Supplied text =
********************
Where we used eqn.(19).

4 Reconstruction of f(R) Gravity from the UDF Model

The generalized Friedmann equations in the f(R) gravity can be obtained from the time-time and space-space components of the field equation (2). In the flat FLRW spacetime these reads

$$\begin{aligned}{} & {} \left( \frac{\dot{a}}{a}\right) ^2 = \frac{1}{3\;F} \left[ \rho \; - \frac{1}{2} \left( f-R\; F\right) \; -3\;H\;\dot{F}\right] \end{aligned}$$
(30)
$$\begin{aligned}{} & {} \left( 2\;\frac{\ddot{a}}{a} \;+\;H^2\right) = \frac{-1}{2\;F} \left[ 2\; \ddot{F} \;+\; 4\;H\;\dot{F} \; +\; f \;-\; R\; F \right] \;-\;\frac{1}{F}\;P \end{aligned}$$
(31)

with \(F(R)=f'(R)\). While the Ricci scalar is given by

$$\begin{aligned} R \;=\; 6\left( 2\;H^2 \;+\; \dot{H} \right) \end{aligned}$$
(32)

We can then define a curvature density and a curvature pressure as

$$\begin{aligned} \begin{aligned} \rho _{curv}&= \left( \frac{R\; F -f-6\;H\;\dot{F}}{2\;F} \right) \\ P_{curv}&= \left( \frac{2\; \ddot{F} \;+\; 4\;H\;\dot{F} \; +\; f \;-\; R\; F}{2\;F} \right) \end{aligned} \end{aligned}$$
(33)
********************
Provided data =
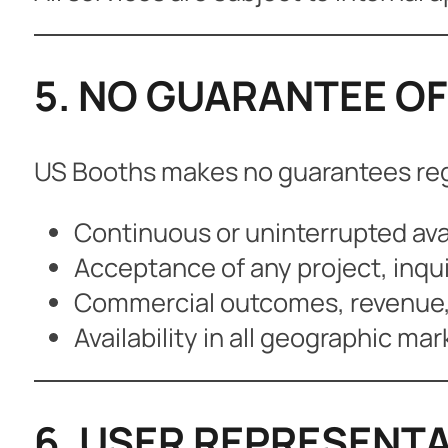
5. NO GUARANTEE OF
US Booths makes no guarantees re
Continuous or uninterrupted avai
Acceptance of any project, inqui
Commercial outcomes, revenue, t
Availability in all geographic mar
6. USER REPRESENTA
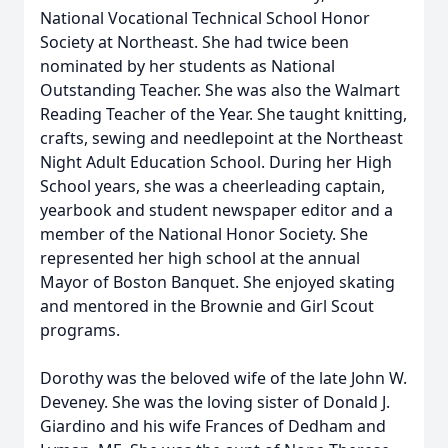
National Vocational Technical School Honor
Society at Northeast. She had twice been
nominated by her students as National
Outstanding Teacher. She was also the Walmart
Reading Teacher of the Year. She taught knitting,
crafts, sewing and needlepoint at the Northeast
Night Adult Education School. During her High
School years, she was a cheerleading captain,
yearbook and student newspaper editor and a
member of the National Honor Society. She
represented her high school at the annual
Mayor of Boston Banquet. She enjoyed skating
and mentored in the Brownie and Girl Scout
programs.
Dorothy was the beloved wife of the late John W.
Deveney. She was the loving sister of Donald J.
Giardino and his wife Frances of Dedham and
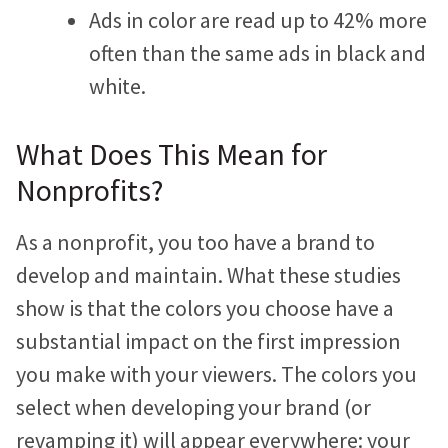
Ads in color are read up to 42% more
Jonathan Goldford
often than the same ads in black and
David Hartstein
white.
Allyson Lough
What Does This Mean for
Nickie Bartels
Nonprofits?
Diego Chanampa
As a nonprofit, you too have a brand to
develop and maintain. What these studies
show is that the colors you choose have a
substantial impact on the first impression
you make with your viewers. The colors you
select when developing your brand (or
revamping it) will appear everywhere: your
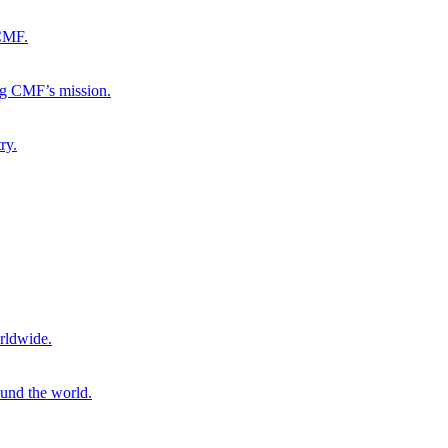
 CMF.
ng CMF’s mission.
ry.
rldwide.
ound the world.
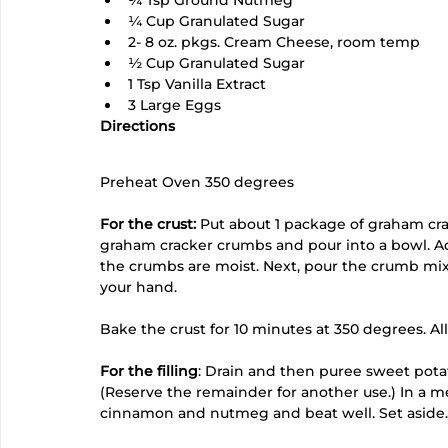
¼ Cup Granulated Sugar
2- 8 oz. pkgs. Cream Cheese, room temp
½ Cup Granulated Sugar
1 Tsp Vanilla Extract
3 Large Eggs
Directions
Preheat Oven 350 degrees
For the crust:
 Put about 1 package of graham cra
graham cracker crumbs and pour into a bowl. Add 
the crumbs are moist. Next, pour the crumb mix
your hand.
Bake the crust for 10 minutes at 350 degrees. All
For the filling
: Drain and then puree sweet potat
(Reserve the remainder for another use.) In a m
cinnamon and nutmeg and beat well. Set aside.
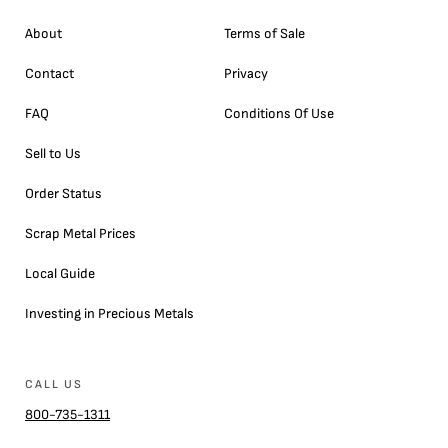
About
Terms of Sale
Contact
Privacy
FAQ
Conditions Of Use
Sell to Us
Order Status
Scrap Metal Prices
Local Guide
Investing in Precious Metals
CALL US
800-735-1311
********************
Required actions =
a - Find every line of the records that contains the word "your", treating uppercase and lowercase as different, and copy each of those lines.
b - Extend the passage on reconstructing f(R) gravity from the UDF model, picking up right after its last equation.

Answers =
a -
you make with your viewers. The colors you
select when developing your brand (or
revamping it) will appear everywhere: your
your hand.

b -
The generalized Friedmann equations (30) and (31) now take the form

$$\begin{aligned} \begin{aligned} H^2&=\frac{1}{3} \; \rho _{eff} \\ \frac{\ddot{a}}{a}&=\frac{-1}{6} \left( \rho _{eff} \;+\; 3\;P_{eff}\right) \end{aligned} \end{aligned}$$
(34)

Where

$$\begin{aligned} \rho _{eff} \;=\; \bar{\rho } \;+\; \rho _{curv} \;\;\;\;\;\;\;\; \& \;\;\;\;\;\;\;\; p_{eff} \;=\; \bar{P} \;+\; P_{curv} \end{aligned}$$
(35)

with \(\bar{\rho }\) and \(\bar{P}\) are given by the regular matter-components density and pressure, \(\rho\) and P, divided by F. The Ricci scalar can now be written as

$$\begin{aligned} \begin{aligned} R&= \rho _{eff} \;-\; 3\;p_{eff} \\&= (1\;-\;3\;\omega _{eff}) \; \rho _{eff} \;=\; \gamma \; \rho _{eff} \end{aligned} \end{aligned}$$
(36)

where \(\omega _{eff}\) is the equation of state parameter, and \(\gamma\) is defined by \((1\;-\;3\;\omega _{eff})\). Neglecting the contribution of any other kind of matter, we can identify \(\rho _{curv}\) and \(P_{curv}\) in Eq. (33) with the density and pressure of the unified dark fluid UDF. The equation of state parameter can then be found from Eq. (19) to be

$$\begin{aligned} \omega _{eff} = -1\ \;+\; \frac{\rho ^{n}}{\tilde{\beta }^n \;+\; \rho ^n} \end{aligned}$$
(37)

Using this in (36), we get

$$\begin{aligned} R= & {} \; 4\; \rho \;-\; \frac{3\;\rho ^{n+1}}{\tilde{\beta }^n \;+\; \rho ^n} \end{aligned}$$
(38)
$$\begin{aligned}= & {} \tilde{\beta }\;\tilde{\rho } \left( \frac{4\;+\;\tilde{\rho }^{n}}{1 \;+\; \tilde{\rho }^n}\right) \end{aligned}$$
(39)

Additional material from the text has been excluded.